**THE TASK:**
Only lines holding "other" are wanted; copy each of them from the records below.

**GIVEN RECORDS:**
• • • • •

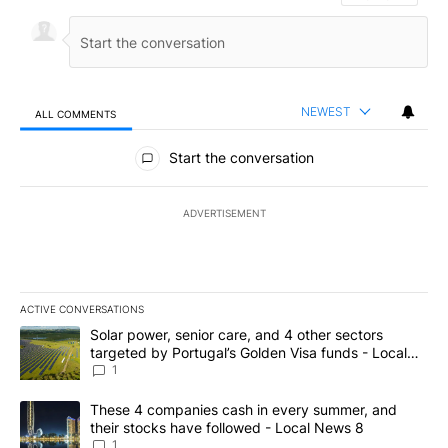
NEWEST
ALL COMMENTS
All Comments
Start the conversation
ADVERTISEMENT
ACTIVE CONVERSATIONS
The following is a list of the most commented articles in the last 7
A trending article titled "Solar power, senior care, and 4 other 
Solar power, senior care, and 4 other sectors
targeted by Portugal’s Golden Visa funds - Local
News 8
1
A trending article titled "These 4 companies cash in every summe
These 4 companies cash in every summer, and
their stocks have followed - Local News 8
1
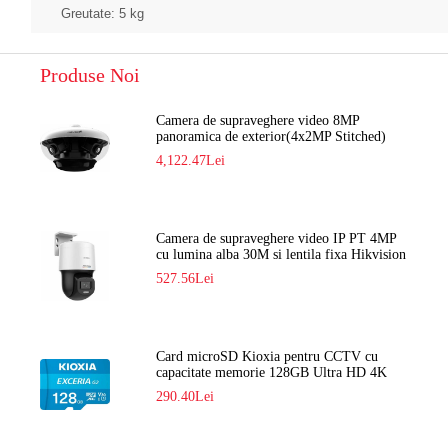
Greutate: 5 kg
Produse Noi
Camera de supraveghere video 8MP
panoramica de exterior(4x2MP Stitched)
Navaio NGC-7482PR
4,122.47Lei
Camera de supraveghere video IP PT 4MP
cu lumina alba 30M si lentila fixa Hikvision
DS-2DE2C400SCG-E F1
527.56Lei
Card microSD Kioxia pentru CCTV cu
capacitate memorie 128GB Ultra HD 4K
LMEX2L128GG2
290.40Lei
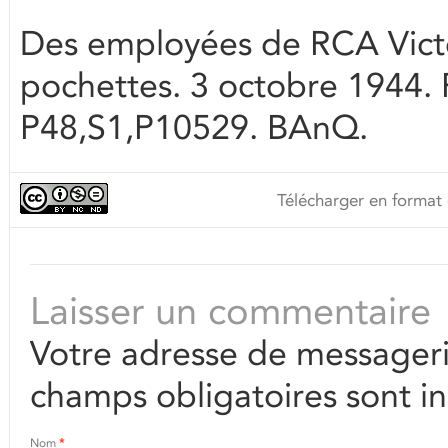
Des employées de RCA Victo
pochettes. 3 octobre 1944. 
P48,S1,P10529. BAnQ.
Télécharger en format 
Laisser un commentaire
Votre adresse de messageri
champs obligatoires sont i
Nom
*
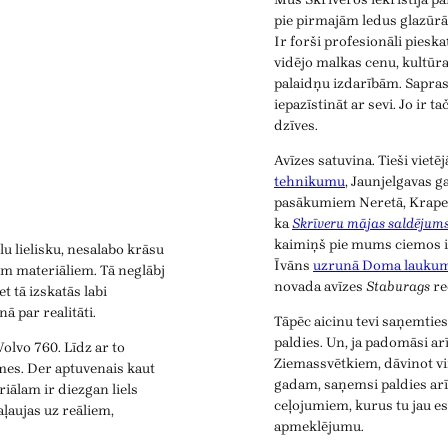
pie pirmajām ledus glazūrā
Ir forši profesionāli piesk
vidējo malkas cenu, kultūr
palaidņu izdarībām. Saprast
iepazīstināt ar sevi. Jo ir t
dzīves.
Avīzes satuvina. Tieši viet
tehnikumu
, Jaunjelgavas 
pasākumiem Neretā, Krapes
ka
Skrīveru mājas saldējum
kaimiņš pie mums ciemos ir b
u lielisku, nesalabo krāsu
Īvāns
uzrunā Doma laukum
iem materiāliem. Tā neglābj
novada avīzes
Staburags
re
t tā izskatās labi
ā par realitāti.
Tāpēc aicinu tevi saņemtie
paldies. Un, ja padomāsi ar
olvo 760. Līdz ar to
Ziemassvētkiem, dāvinot v
mes. Der aptuvenais kaut
gadam, saņemsi paldies arī
iālam ir diezgan liels
ceļojumiem, kurus tu jau es
aļaujas uz reāliem,
apmeklējumu.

• • • • •

**ANSWER TO THIS PROBLEM:**
A trending article titled "Solar power, senior care, and 4 other 
Solar power, senior care, and 4 other sectors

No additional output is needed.